34 F. 204 | U.S. Circuit Court for the District of Rhode Island | 1888
This case was heard by the court, jury trial having been waived. It is an action upon a promissory note given for the purchase of intoxicating liquors. It is admitted that the plaintiffs cannot recover if article 5 of amendments to the constitution of Rhode Island, which prohibits the manufacture and sale of intoxicating liquors to be used as a beverage, has been legally adopted.
By the agreed statement of facts it appears that Hanley, Hoye & Co. were liquor dealers in the city of Providence, on June 12, 1886; that they were duly licensed to sell liquors at wholesale and retail under the law for one year from July 1, 1885, and that they sold to the defendant, at Providence, on June 12, 1886, certain intoxicating liquors to be used as a beverage, for the sum of $696.50, and in payment thereof took the note declared on in this action. The note was afterwards, for value received, indorsed and delivered to the plaintiffs, with full knowledge and notice that it was given for the purchase of intoxicating liquors to be used as a beverage. It is further admitted that the governor of Rhode Island issued the proclamation of May 14, 1886, declaring article 5 to be a part of the constitution of the state. It is also agreed that there were no town meetings in certain towns in the state on the first Wednesday of April, 1886, and no ward meetings held in the Ninth and Tenth wards of the city of Providence on that date: and that the ballots cast for the amendment in the towns of Lincoln, Cumberland, Warwick, and East Providence, and in the Ninth and Tenth wards of the city of Providence, were given in district meetings, and not in town or ward meetings. The contention of the plaintiffs is that the amendment was not legally adopted because — First, under article 13 of the constitution of Rhode Island a ballot on a proposed amendment can only be given in town or ward meetings; second, in the several acts creating districts no jurisdiction is conferred upon district meetings to receive ballots upon a constitutional amendment; third, the act of submission of March JO, 1886, does not submit the proposition of amendment to be voted upon in district meetings, but to “meetings of electors,” — meaning necessarily those established in the constitution; fourth, even if the act can be construed as intending to submit the amendment to district meetings, it was beyond the power of the legislature to submit it to be voted upon at other meetings than those designated in article 13 of the constitution.
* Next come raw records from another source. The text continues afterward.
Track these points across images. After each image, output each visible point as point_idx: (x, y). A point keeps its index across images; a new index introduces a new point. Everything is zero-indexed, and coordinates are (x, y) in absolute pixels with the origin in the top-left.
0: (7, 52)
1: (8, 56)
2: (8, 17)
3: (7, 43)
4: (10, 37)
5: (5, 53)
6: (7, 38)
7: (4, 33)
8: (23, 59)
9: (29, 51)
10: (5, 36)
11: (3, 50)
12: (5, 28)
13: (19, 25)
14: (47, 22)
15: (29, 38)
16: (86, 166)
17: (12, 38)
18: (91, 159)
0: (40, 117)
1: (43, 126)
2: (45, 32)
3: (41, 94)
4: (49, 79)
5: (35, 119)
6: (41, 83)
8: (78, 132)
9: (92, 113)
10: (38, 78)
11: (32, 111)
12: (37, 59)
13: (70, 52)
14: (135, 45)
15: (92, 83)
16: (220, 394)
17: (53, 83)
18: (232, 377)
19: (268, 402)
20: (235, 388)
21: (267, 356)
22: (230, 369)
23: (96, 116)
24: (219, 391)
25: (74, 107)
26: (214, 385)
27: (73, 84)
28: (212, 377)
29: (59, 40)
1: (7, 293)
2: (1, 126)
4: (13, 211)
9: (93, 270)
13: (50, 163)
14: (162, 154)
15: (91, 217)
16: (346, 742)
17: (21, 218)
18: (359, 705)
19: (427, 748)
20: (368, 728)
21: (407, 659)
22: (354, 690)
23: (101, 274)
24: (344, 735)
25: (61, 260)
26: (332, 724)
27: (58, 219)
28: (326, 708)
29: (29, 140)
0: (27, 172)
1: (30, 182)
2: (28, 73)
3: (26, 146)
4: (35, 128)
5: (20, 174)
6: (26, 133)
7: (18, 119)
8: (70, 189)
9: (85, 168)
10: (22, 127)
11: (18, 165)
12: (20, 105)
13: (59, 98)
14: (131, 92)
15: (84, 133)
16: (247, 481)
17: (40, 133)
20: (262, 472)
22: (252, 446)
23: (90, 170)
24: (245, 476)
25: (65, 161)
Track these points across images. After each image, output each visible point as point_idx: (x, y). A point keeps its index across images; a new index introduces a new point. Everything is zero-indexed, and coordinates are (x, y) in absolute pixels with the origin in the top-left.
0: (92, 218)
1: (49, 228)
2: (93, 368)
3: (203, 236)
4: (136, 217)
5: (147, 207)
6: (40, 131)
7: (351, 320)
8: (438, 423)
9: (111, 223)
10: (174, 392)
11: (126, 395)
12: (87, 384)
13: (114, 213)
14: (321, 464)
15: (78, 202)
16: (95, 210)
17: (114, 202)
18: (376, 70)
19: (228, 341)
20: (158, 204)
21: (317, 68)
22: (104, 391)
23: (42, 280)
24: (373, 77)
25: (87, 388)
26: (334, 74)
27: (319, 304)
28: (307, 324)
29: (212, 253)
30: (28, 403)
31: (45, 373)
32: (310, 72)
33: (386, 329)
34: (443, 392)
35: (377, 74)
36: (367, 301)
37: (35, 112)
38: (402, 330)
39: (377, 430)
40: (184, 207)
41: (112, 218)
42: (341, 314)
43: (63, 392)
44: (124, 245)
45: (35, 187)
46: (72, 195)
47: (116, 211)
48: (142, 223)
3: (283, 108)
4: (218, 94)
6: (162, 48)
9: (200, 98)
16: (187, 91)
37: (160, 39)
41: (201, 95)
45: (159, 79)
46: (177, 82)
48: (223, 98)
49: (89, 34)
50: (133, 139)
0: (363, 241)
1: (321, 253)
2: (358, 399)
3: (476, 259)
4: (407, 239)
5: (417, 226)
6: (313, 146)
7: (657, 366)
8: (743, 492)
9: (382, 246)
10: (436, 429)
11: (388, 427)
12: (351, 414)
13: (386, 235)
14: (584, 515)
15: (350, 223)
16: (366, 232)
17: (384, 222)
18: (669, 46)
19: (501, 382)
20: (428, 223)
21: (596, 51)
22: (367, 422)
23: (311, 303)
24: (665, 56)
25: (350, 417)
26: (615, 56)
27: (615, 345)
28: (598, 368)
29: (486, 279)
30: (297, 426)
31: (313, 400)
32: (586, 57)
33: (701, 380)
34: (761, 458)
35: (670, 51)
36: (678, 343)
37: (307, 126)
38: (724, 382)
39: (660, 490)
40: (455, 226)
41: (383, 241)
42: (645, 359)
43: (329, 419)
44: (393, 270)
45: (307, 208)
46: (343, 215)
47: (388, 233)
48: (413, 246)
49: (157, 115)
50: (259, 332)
The first question which meets us at the beginning of this caso is whether the court bas any jurisdiction to determine the issue which is here raised. When the political power of a state declares that an amend
The assumption of such a power by the federal courts as is now contended for would lead to much confusion, and place the fundamental , laws of the states on very unstable foundations. The adoption of an amendment may turn upon a question of fact as well as law, and, if it be a question of fact, where is the limit or end of the controversy that may be provoked? Suppose one party denies that the requisite number of qualified electors voted for the amendment. Might not the court be forced into the.inquiry as a question of fact of the legal qualification of every voter in the state who voted for the amendment? Where the political power of the state has declared that the fundamental law has been changed, and the legislature have passed statutes in obedience
“In forming the constitutions of the different states, alter the Declaration of Independence, and in the various changes and alterations which havesinee been made, the political department has always determined whether the pro*208 posed constitution or amendment was ratified or not by the people of the state, and the judicial power has followed its decision.”
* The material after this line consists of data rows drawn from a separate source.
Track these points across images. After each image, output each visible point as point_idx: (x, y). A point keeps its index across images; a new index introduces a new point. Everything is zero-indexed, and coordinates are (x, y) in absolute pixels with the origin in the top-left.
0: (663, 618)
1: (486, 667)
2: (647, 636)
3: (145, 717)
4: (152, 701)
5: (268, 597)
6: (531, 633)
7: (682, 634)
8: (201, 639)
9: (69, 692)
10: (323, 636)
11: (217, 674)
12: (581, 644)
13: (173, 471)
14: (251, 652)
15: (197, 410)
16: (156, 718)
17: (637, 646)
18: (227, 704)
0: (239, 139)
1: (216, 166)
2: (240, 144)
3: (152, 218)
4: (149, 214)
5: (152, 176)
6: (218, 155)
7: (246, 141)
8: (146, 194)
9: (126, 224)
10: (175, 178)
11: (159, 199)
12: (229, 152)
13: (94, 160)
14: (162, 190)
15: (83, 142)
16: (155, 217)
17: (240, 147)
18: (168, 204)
On the point of the authority in the constitution for the federal courts tc entertain jurisdiction in this class of cases, Mr. Justice Woodbury, who agreed with the opinion of the court on this branch of the case, says: “Again, the constitution of the United States enumerates specially the cases over which its judiciary is to have cognizance, but nowhere includes controversies between the people of a state as to the formation or change of their constitutions.” The case of Luther v. Borden is still the law of the federal courts, and it has been followed by the supreme court wherever similar questions have arisen. White v. Hart, 13 Wall. 646; Georgia v. Stanton, 6 Wall. 50.
In this case the law of the state has provided (act March 10, 1886, c. 550, Pub. Laws) that the question of the adoption of this amendment should be submitted to the people, that the ballots should be counted by the governor, secretary of state, and attorney general, and the result authoritatively announced by the governor by proclamation. So far as the federal courts are concerned, I think that the determination made by the state officers, acting under and in pursuance of this provision, is to be taken as the voice of the people of Rhode Island on the question whether the amendment has or has not been adopted. Further questions might arise if the supreme court of the state should at any time decide to the contrary, but with these questions we have nothing to do in the present case. It is sufficient now to say that since the result of the vote on this amendment has been ascertained by the authority appointed for that purpose by the law of the state, and no other authority or department of the state government has spoken to the contrary, it seems clear to me that the federal government is to take the result as announced by the governor as a final statement of the fact in the case. I am of opinion, both upon reason and authority, that this court has no lawful power to inquire into the validity of article 5 of amendments to the constitution of Rhode Island, and therefore judgment must be entered for the defendant. Judgment for defendant.